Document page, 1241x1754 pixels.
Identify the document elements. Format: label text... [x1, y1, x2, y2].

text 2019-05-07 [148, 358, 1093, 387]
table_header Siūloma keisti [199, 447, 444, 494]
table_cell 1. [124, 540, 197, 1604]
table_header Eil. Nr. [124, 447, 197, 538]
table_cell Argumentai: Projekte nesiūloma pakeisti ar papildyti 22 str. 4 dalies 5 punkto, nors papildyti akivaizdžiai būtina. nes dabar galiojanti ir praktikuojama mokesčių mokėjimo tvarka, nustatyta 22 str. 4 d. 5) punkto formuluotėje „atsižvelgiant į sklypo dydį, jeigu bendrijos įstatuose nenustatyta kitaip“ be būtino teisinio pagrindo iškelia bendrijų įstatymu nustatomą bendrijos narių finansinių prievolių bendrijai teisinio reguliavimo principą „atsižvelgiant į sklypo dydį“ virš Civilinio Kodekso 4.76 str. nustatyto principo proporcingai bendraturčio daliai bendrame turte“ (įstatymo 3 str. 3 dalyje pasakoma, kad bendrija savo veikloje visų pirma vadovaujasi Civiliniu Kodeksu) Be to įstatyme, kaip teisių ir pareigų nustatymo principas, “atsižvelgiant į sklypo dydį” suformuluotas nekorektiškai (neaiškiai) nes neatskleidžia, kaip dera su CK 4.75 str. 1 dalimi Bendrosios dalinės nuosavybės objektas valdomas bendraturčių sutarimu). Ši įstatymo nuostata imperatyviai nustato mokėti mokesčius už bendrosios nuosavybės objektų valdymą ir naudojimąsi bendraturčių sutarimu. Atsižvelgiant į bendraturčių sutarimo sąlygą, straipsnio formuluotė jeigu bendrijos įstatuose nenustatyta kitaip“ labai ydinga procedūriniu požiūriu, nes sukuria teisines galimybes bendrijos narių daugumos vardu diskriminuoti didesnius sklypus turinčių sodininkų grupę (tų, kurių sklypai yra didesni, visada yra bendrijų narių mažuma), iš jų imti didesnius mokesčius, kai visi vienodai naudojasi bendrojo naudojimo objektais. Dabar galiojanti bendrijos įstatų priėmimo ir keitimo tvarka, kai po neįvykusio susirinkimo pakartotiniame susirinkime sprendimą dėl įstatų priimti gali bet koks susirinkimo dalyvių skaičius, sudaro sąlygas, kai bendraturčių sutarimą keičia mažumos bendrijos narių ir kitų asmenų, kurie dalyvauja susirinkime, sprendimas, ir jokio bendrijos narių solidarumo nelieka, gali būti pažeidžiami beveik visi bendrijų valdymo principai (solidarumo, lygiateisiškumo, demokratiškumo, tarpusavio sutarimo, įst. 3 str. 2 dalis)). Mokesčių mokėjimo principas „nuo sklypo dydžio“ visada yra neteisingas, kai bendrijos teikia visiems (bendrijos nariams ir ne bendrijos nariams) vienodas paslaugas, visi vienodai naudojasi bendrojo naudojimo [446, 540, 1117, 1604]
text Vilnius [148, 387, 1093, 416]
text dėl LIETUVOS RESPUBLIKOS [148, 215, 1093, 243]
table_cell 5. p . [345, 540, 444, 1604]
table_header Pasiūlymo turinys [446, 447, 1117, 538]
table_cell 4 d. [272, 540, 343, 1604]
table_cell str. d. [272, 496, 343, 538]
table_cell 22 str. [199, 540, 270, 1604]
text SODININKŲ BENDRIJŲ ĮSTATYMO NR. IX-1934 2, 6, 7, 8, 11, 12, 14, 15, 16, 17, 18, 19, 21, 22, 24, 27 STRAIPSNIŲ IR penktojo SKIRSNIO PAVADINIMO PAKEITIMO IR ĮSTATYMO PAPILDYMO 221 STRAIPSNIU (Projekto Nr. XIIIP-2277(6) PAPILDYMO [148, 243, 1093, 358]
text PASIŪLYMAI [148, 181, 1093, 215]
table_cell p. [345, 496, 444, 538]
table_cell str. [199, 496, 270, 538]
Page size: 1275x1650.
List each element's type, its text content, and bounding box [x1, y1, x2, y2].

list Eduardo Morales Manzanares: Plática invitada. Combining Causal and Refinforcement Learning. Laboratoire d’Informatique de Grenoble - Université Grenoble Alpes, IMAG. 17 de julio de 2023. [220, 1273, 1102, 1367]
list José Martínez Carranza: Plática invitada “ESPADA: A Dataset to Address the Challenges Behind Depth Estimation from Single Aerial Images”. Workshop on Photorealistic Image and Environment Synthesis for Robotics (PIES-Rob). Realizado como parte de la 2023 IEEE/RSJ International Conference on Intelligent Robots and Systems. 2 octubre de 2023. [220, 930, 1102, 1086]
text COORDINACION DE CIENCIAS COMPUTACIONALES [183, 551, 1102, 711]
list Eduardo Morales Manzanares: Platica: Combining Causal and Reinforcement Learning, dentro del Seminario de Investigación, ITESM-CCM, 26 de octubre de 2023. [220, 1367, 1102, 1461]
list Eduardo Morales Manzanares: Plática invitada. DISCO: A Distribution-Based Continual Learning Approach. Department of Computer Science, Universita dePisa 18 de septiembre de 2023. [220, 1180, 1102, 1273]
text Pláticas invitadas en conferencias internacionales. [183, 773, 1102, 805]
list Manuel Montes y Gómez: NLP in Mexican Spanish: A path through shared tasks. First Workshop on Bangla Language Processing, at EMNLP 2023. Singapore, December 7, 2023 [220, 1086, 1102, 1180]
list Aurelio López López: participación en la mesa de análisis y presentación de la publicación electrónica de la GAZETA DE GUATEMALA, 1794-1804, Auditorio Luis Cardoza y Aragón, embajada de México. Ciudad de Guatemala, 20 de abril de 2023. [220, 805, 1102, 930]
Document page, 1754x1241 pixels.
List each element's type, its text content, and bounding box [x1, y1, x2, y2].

------

:: TASK TO CARRY OUT ::
Convert every line of the items above into a JSON array of strings, one string per line, with blank lines omitted.

:: COMPLETE OUTPUT ::
[
  "Document page, 1241x1754 pixels.",
  "Identify the document elements. Format: label text... [x1, y1, x2, y2].",
  "text 2019-05-07 [148, 358, 1093, 387]",
  "table_header Siūloma keisti [199, 447, 444, 494]",
  "table_cell 1. [124, 540, 197, 1604]",
  "table_header Eil. Nr. [124, 447, 197, 538]",
  "table_cell Argumentai: Projekte nesiūloma pakeisti ar papildyti 22 str. 4 dalies 5 punkto, nors papildyti akivaizdžiai būtina. nes dabar galiojanti ir praktikuojama mokesčių mokėjimo tvarka, nustatyta 22 str. 4 d. 5) punkto formuluotėje „atsižvelgiant į sklypo dydį, jeigu bendrijos įstatuose nenustatyta kitaip“ be būtino teisinio pagrindo iškelia bendrijų įstatymu nustatomą bendrijos narių finansinių prievolių bendrijai teisinio reguliavimo principą „atsižvelgiant į sklypo dydį“ virš Civilinio Kodekso 4.76 str. nustatyto principo proporcingai bendraturčio daliai bendrame turte“ (įstatymo 3 str. 3 dalyje pasakoma, kad bendrija savo veikloje visų pirma vadovaujasi Civiliniu Kodeksu) Be to įstatyme, kaip teisių ir pareigų nustatymo principas, “atsižvelgiant į sklypo dydį” suformuluotas nekorektiškai (neaiškiai) nes neatskleidžia, kaip dera su CK 4.75 str. 1 dalimi Bendrosios dalinės nuosavybės objektas valdomas bendraturčių sutarimu). Ši įstatymo nuostata imperatyviai nustato mokėti mokesčius už bendrosios nuosavybės objektų valdymą ir naudojimąsi bendraturčių sutarimu. Atsižvelgiant į bendraturčių sutarimo sąlygą, straipsnio formuluotė jeigu bendrijos įstatuose nenustatyta kitaip“ labai ydinga procedūriniu požiūriu, nes sukuria teisines galimybes bendrijos narių daugumos vardu diskriminuoti didesnius sklypus turinčių sodininkų grupę (tų, kurių sklypai yra didesni, visada yra bendrijų narių mažuma), iš jų imti didesnius mokesčius, kai visi vienodai naudojasi bendrojo naudojimo objektais. Dabar galiojanti bendrijos įstatų priėmimo ir keitimo tvarka, kai po neįvykusio susirinkimo pakartotiniame susirinkime sprendimą dėl įstatų priimti gali bet koks susirinkimo dalyvių skaičius, sudaro sąlygas, kai bendraturčių sutarimą keičia mažumos bendrijos narių ir kitų asmenų, kurie dalyvauja susirinkime, sprendimas, ir jokio bendrijos narių solidarumo nelieka, gali būti pažeidžiami beveik visi bendrijų valdymo principai (solidarumo, lygiateisiškumo, demokratiškumo, tarpusavio sutarimo, įst. 3 str. 2 dalis)). Mokesčių mokėjimo principas „nuo sklypo dydžio“ visada yra neteisingas, kai bendrijos teikia visiems (bendrijos nariams ir ne bendrijos nariams) vienodas paslaugas, visi vienodai naudojasi bendrojo naudojimo [446, 540, 1117, 1604]",
  "text Vilnius [148, 387, 1093, 416]",
  "text dėl LIETUVOS RESPUBLIKOS [148, 215, 1093, 243]",
  "table_cell 5. p . [345, 540, 444, 1604]",
  "table_header Pasiūlymo turinys [446, 447, 1117, 538]",
  "table_cell 4 d. [272, 540, 343, 1604]",
  "table_cell str. d. [272, 496, 343, 538]",
  "table_cell 22 str. [199, 540, 270, 1604]",
  "text SODININKŲ BENDRIJŲ ĮSTATYMO NR. IX-1934 2, 6, 7, 8, 11, 12, 14, 15, 16, 17, 18, 19, 21, 22, 24, 27 STRAIPSNIŲ IR penktojo SKIRSNIO PAVADINIMO PAKEITIMO IR ĮSTATYMO PAPILDYMO 221 STRAIPSNIU (Projekto Nr. XIIIP-2277(6) PAPILDYMO [148, 243, 1093, 358]",
  "text PASIŪLYMAI [148, 181, 1093, 215]",
  "table_cell p. [345, 496, 444, 538]",
  "table_cell str. [199, 496, 270, 538]",
  "Page size: 1275x1650.",
  "List each element's type, its text content, and bounding box [x1, y1, x2, y2].",
  "list Eduardo Morales Manzanares: Plática invitada. Combining Causal and Refinforcement Learning. Laboratoire d’Informatique de Grenoble - Université Grenoble Alpes, IMAG. 17 de julio de 2023. [220, 1273, 1102, 1367]",
  "list José Martínez Carranza: Plática invitada “ESPADA: A Dataset to Address the Challenges Behind Depth Estimation from Single Aerial Images”. Workshop on Photorealistic Image and Environment Synthesis for Robotics (PIES-Rob). Realizado como parte de la 2023 IEEE/RSJ International Conference on Intelligent Robots and Systems. 2 octubre de 2023. [220, 930, 1102, 1086]",
  "text COORDINACION DE CIENCIAS COMPUTACIONALES [183, 551, 1102, 711]",
  "list Eduardo Morales Manzanares: Platica: Combining Causal and Reinforcement Learning, dentro del Seminario de Investigación, ITESM-CCM, 26 de octubre de 2023. [220, 1367, 1102, 1461]",
  "list Eduardo Morales Manzanares: Plática invitada. DISCO: A Distribution-Based Continual Learning Approach. Department of Computer Science, Universita dePisa 18 de septiembre de 2023. [220, 1180, 1102, 1273]",
  "text Pláticas invitadas en conferencias internacionales. [183, 773, 1102, 805]",
  "list Manuel Montes y Gómez: NLP in Mexican Spanish: A path through shared tasks. First Workshop on Bangla Language Processing, at EMNLP 2023. Singapore, December 7, 2023 [220, 1086, 1102, 1180]",
  "list Aurelio López López: participación en la mesa de análisis y presentación de la publicación electrónica de la GAZETA DE GUATEMALA, 1794-1804, Auditorio Luis Cardoza y Aragón, embajada de México. Ciudad de Guatemala, 20 de abril de 2023. [220, 805, 1102, 930]",
  "Document page, 1754x1241 pixels.",
  "List each element's type, its text content, and bounding box [x1, y1, x2, y2]."
]